• **Selection**:
+-------+

The supernet consists of L = 24 layers, which is consistent with BERT base (Devlin et al., 2019) (BERT base has 12 Transformer layers with 24 sub-layers in total, since each Transformer layer has a MHA and FFN). We use a pre-trained BERT base (Devlin et al., 2019) as the teacher model. The detailed configurations of the search space and teacher model training can be found in Appendix A.1 and Appendix A.2. The supernet is divided into N = 4 blocks and the search space in each block is divided into B = 10 bins. We first train the supernet for 3 epochs without progressive shrinking as a warm start, and then begin to shrink at the end of each later epoch. We randomly sample E = 2000 architectures for validation (evaluate all architectures when the number of architectures in search space is less than 2000) and perform the progressive shrinking to remove R = E/2 architectures for each bin as in Section 3.2.2. The shrinking process terminates when only m = 10 architectures are left in each bin in each block, and the training also ends. The considerations about how to decide these hyper-parameters are described in Appendix A.5. The supernet is trained on English Wikipedia plus BookCorpus (16GB size), with a batch size of 1024 sentences and each sentence consists of 512 tokens. The training costs 3 days on 32 NVIDIA P40 GPUs while training the BERT base teacher model costs 5 days. Other training configurations remain the same as the teacher model. The latency used in progressive shrinking and model selection is measured on Intel(R) Xeon(R) CPU E5-2690 v4 @ 2.60 GHz with 12 cores, but our method can be easily applied to other devices (e.g., mobile platforms, embedded devices) by using the lookup table LT lat (described in Section 3.3) measured and built for the corresponding device. We select T = 100 models from the table LT arch on the model selection stage. In progressive shrinking, to reduce the time of evaluating all the candidates, we only evaluate on 5 batches rather than the whole dev set, which is accurate enough for the pruning according to our preliminary study.

+-------+

• **Data provided**:

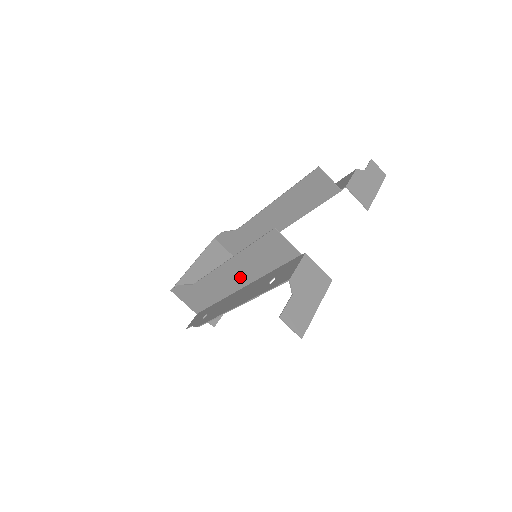
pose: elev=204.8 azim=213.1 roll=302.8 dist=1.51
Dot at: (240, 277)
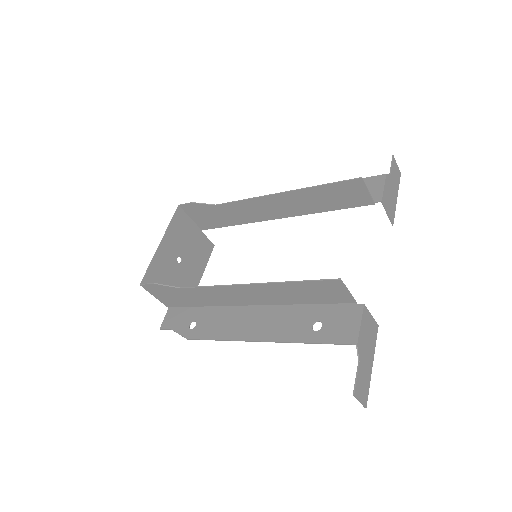
Dot at: (256, 298)
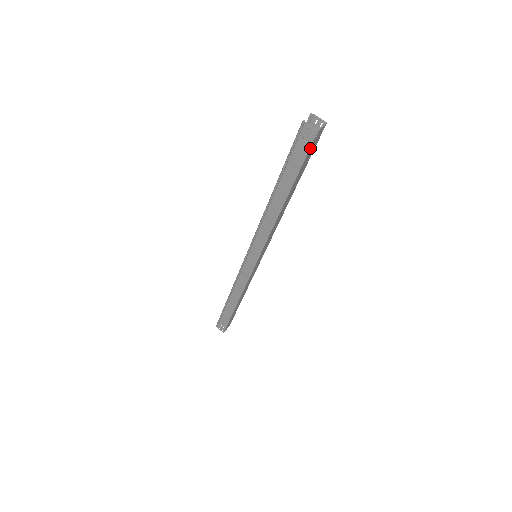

+-------+

• **Written exercise**: Please reproduce the supernet training passage above word for word, adding and omitting nothing.

• **Solution to this task**:
The supernet consists of L = 24 layers, which is consistent with BERT base (Devlin et al., 2019) (BERT base has 12 Transformer layers with 24 sub-layers in total, since each Transformer layer has a MHA and FFN). We use a pre-trained BERT base (Devlin et al., 2019) as the teacher model. The detailed configurations of the search space and teacher model training can be found in Appendix A.1 and Appendix A.2. The supernet is divided into N = 4 blocks and the search space in each block is divided into B = 10 bins. We first train the supernet for 3 epochs without progressive shrinking as a warm start, and then begin to shrink at the end of each later epoch. We randomly sample E = 2000 architectures for validation (evaluate all architectures when the number of architectures in search space is less than 2000) and perform the progressive shrinking to remove R = E/2 architectures for each bin as in Section 3.2.2. The shrinking process terminates when only m = 10 architectures are left in each bin in each block, and the training also ends. The considerations about how to decide these hyper-parameters are described in Appendix A.5. The supernet is trained on English Wikipedia plus BookCorpus (16GB size), with a batch size of 1024 sentences and each sentence consists of 512 tokens. The training costs 3 days on 32 NVIDIA P40 GPUs while training the BERT base teacher model costs 5 days. Other training configurations remain the same as the teacher model. The latency used in progressive shrinking and model selection is measured on Intel(R) Xeon(R) CPU E5-2690 v4 @ 2.60 GHz with 12 cores, but our method can be easily applied to other devices (e.g., mobile platforms, embedded devices) by using the lookup table LT lat (described in Section 3.3) measured and built for the corresponding device. We select T = 100 models from the table LT arch on the model selection stage. In progressive shrinking, to reduce the time of evaluating all the candidates, we only evaluate on 5 batches rather than the whole dev set, which is accurate enough for the pruning according to our preliminary study.